***** Исходный текст

Не претендуя на оригинальность, скажу, что положить конец капитализму может только класс наемных работников ортокапиталистических стран. Именно этот трудящийся класс может работать без хозяина, что доказывается большим удельным весом предприятий, принадлежащих рабочим, в экономике Запада (даже в США – 2 500 фирм, где занято 10 млн. чел. – 9 % работающих; Франция – 23 %; Нидерланды – 17 % работающих) [776].
Речь не идет о революции-замещении буржуазного уклада данным (коллективистическим) укладом, хотя и такая точка зрения имеет место. Ее отстаивали, например, П. М. Абовин-Егидес (1917-1997) и Б. Ф.Славин, утверждавшие, что предприятия, принадлежащие рабочим – «оазисы» социализма в капиталистической экономике: «Очевидно, что социалистические оазисы зарождаются в недрах самого капитализма. Отсюда видно, насколько заблуждались наши примитивные марксистские учебники, утверждая, что лишь досоциалистические формации возникали в недрах предыдущих. Рост сети социалистических самоуправленческих оазисов в недрах капитализма опровергает, кстати, и узкие представления об опыте Роберта Оуэна в Нью-Ленарке как несбыточной утопии» [777].

**********

Задание
Отредактируйте исходный текст: перепишите его часть начиная со слов «Не претендуя на» вплоть до слов «17 % работающих) [776].» включительно, заменив «Нидерланды» на «Голландия». Приведенные далее данные являются самостоятельным материалом.

***** Перечень данных

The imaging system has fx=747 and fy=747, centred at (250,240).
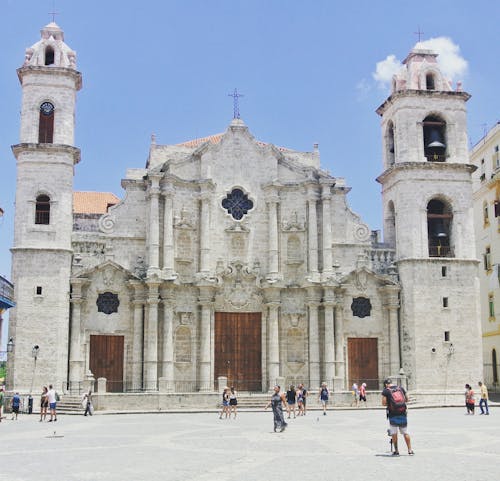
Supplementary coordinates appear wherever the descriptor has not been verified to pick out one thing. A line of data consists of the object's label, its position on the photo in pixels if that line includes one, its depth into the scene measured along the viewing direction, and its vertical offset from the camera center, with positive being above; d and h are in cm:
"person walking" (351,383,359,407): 3300 -174
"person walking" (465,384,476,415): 2822 -169
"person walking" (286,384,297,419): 2731 -152
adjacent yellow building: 4509 +721
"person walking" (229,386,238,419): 2683 -155
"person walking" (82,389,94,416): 2927 -181
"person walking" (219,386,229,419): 2686 -155
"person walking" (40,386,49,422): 2758 -176
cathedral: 3438 +452
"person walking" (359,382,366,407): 3300 -166
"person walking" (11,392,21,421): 2877 -185
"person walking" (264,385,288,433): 2125 -160
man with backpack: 1502 -110
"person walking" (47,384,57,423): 2647 -158
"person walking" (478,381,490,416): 2842 -160
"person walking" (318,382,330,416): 2897 -153
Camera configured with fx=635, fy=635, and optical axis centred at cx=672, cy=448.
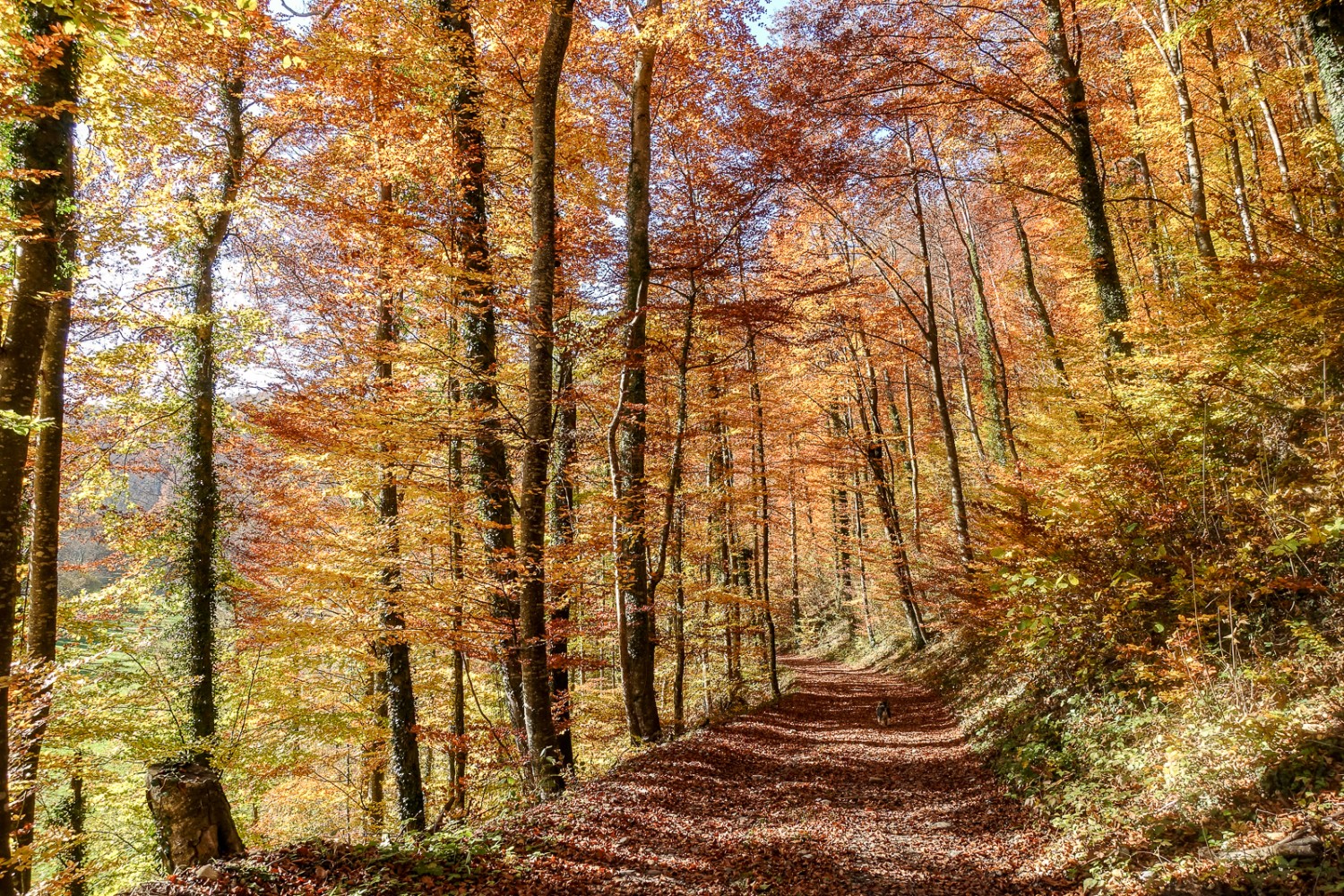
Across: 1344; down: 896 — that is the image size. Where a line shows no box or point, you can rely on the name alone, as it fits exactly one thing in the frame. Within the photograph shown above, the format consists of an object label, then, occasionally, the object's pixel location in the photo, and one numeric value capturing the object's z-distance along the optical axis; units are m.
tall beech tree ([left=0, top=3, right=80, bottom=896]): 5.53
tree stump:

**********

Поле ответа
Не претендуя на оригинальность, скажу, что положить конец капитализму может только класс наемных работников ортокапиталистических стран. Именно этот трудящийся класс может работать без хозяина, что доказывается большим удельным весом предприятий, принадлежащих рабочим, в экономике Запада (даже в США – 2 500 фирм, где занято 10 млн. чел. – 9 % работающих; Франция – 23 %; Голландия – 17 % работающих) [776].